Blacks have a complicated love affair with the South.

Their ancestors were enslaved in the region for generations, then Jim Crow laws pushed them to the back of the bus. From inner-city slums to old plantation counties, being Black too often still means a second-class existence.

Yet surveys show Blacks who live in the South are more likely than any other racial or ethnic group — even Whites — to identify themselves as Southerners. It’s a label millions claim with pride and affection, yet uneasiness.

“As an African-American Southerner, I enjoy our culture that includes our famous Southern charm and hospitality,” said Stephen Wicks of Savannah, Ga., co-owner of BlackBusinessList.com, a Web-based company that links minority businesses.

“On the other hand, it’s very hard to walk the streets and see constant reminders of slavery and White supremacy,” he said. “That Confederate statue may simply be a piece of history to my White brother or sister, but to me it represents a very dark period in American history.”

Bryan Stevenson, a Montgomery attorney who specializes in representing death-row inmates, has similar mixed feelings churning within him. A Delaware native educated at Harvard University, Stevenson has lived in Alabama since 1989 handling capital cases.

“I have a lot of happy and pleasant thoughts about living in the South,” said Stevenson. “However, I do think that being Black means you feel at risk. You frequently feel subordinate because of a lack of power.”

That impotence is economic in many ways. 

According to Census statistics analyzed by the Center for Demographic Research at Auburn University Montgomery, 27.1 percent of the South’s 12 million Black residents lived below the federal poverty level in 1999, compared to 23.7 percent of Blacks in the rest of the United States. Researchers say at least some of the disparity is linked to higher overall poverty rates in the South, affecting Whites as well as Blacks.

Southern Blacks are also less likely than other U.S. Blacks to graduate from high school or college, the analysis showed, and almost half — 48 percent — lived in a household with an income of less than $25,000.

On their face, the numbers suggest a people who wouldn’t want any part of being called a Southerner. Yet a series of surveys found just the opposite.

Twice-yearly polls from 1991 through 2001 that were analyzed by the University of North Carolina found 78 percent of Blacks in the region claimed the label “Southerner,” compared to 75 percent of Whites. The results punched a hole in the long-held assumption that only Whites are proud to be from the South.
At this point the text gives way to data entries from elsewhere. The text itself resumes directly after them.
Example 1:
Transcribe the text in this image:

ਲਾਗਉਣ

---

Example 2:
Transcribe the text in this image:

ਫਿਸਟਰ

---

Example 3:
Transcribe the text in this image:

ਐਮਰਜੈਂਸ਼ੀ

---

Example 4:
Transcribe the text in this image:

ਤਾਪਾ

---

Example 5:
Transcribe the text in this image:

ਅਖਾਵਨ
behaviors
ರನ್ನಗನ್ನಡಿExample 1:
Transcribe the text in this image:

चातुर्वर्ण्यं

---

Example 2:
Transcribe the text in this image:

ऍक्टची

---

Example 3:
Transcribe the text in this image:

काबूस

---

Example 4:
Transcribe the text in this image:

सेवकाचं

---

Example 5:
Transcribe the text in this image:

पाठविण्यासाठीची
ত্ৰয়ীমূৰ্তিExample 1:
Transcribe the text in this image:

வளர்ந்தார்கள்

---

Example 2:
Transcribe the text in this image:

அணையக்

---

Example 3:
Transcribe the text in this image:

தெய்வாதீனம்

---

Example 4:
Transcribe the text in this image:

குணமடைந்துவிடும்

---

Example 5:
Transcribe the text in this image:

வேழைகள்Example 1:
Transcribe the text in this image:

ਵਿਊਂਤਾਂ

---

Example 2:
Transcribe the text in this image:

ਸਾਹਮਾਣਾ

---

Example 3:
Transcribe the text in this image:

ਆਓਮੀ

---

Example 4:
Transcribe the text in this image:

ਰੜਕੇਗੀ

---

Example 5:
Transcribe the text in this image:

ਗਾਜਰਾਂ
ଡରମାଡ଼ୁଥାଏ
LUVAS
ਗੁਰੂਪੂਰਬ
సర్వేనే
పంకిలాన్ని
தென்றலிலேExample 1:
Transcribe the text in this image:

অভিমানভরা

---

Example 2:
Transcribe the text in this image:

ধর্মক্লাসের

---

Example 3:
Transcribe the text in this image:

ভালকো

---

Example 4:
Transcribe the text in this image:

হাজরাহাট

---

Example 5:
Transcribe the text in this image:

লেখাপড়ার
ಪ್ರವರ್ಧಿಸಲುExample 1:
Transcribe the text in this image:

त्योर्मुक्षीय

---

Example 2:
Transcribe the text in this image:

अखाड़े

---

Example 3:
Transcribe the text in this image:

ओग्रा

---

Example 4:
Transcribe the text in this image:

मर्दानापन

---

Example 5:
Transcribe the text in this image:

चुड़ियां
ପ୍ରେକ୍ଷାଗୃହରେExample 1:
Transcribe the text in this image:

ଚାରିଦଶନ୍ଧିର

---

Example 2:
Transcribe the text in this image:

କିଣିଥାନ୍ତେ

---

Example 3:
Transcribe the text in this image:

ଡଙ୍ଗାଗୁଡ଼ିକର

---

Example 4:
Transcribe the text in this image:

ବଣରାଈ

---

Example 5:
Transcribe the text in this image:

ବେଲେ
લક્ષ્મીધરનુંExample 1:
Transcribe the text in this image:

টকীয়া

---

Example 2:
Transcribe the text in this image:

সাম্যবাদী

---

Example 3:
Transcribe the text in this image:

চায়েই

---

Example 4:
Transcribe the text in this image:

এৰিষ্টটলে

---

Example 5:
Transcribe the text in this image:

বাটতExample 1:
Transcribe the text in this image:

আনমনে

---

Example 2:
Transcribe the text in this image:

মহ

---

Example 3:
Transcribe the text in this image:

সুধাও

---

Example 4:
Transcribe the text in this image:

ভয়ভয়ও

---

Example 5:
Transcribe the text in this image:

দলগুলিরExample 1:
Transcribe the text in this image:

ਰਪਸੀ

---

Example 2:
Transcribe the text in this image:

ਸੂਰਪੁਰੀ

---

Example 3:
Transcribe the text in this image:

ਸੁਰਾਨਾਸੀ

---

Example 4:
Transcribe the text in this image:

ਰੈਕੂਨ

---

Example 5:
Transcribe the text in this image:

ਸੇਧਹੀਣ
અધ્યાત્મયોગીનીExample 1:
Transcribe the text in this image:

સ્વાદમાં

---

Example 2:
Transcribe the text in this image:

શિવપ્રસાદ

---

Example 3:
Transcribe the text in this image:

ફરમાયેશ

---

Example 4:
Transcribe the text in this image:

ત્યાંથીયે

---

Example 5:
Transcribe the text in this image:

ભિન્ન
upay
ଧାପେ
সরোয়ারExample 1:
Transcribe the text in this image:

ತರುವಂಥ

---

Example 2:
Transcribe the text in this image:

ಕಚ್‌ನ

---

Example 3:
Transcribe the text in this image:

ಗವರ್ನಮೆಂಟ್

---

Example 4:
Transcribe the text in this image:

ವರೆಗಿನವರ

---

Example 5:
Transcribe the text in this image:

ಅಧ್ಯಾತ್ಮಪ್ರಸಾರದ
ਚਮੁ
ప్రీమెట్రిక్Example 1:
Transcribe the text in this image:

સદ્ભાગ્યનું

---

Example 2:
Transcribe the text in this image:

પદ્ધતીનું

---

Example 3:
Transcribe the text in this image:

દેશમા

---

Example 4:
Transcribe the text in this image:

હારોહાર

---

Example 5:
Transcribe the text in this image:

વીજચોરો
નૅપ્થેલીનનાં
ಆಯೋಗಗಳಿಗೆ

Charles Evers, 82, is part of a generation of Blacks who endured the worst of the South before desegregation. His brother, former NAACP leader Medgar Evers, was murdered by a White racist in Mississippi in 1963.

Still, he thinks of the South as a place of unending opportunity for Blacks, Whites and everyone in between.

“I’ve traveled all over the world, and I’ll tell you: There is no place as honest as the South about its racial feelings,” he said. “I think it can be the most wonderful place in the world if we can just keep making the progress we have.”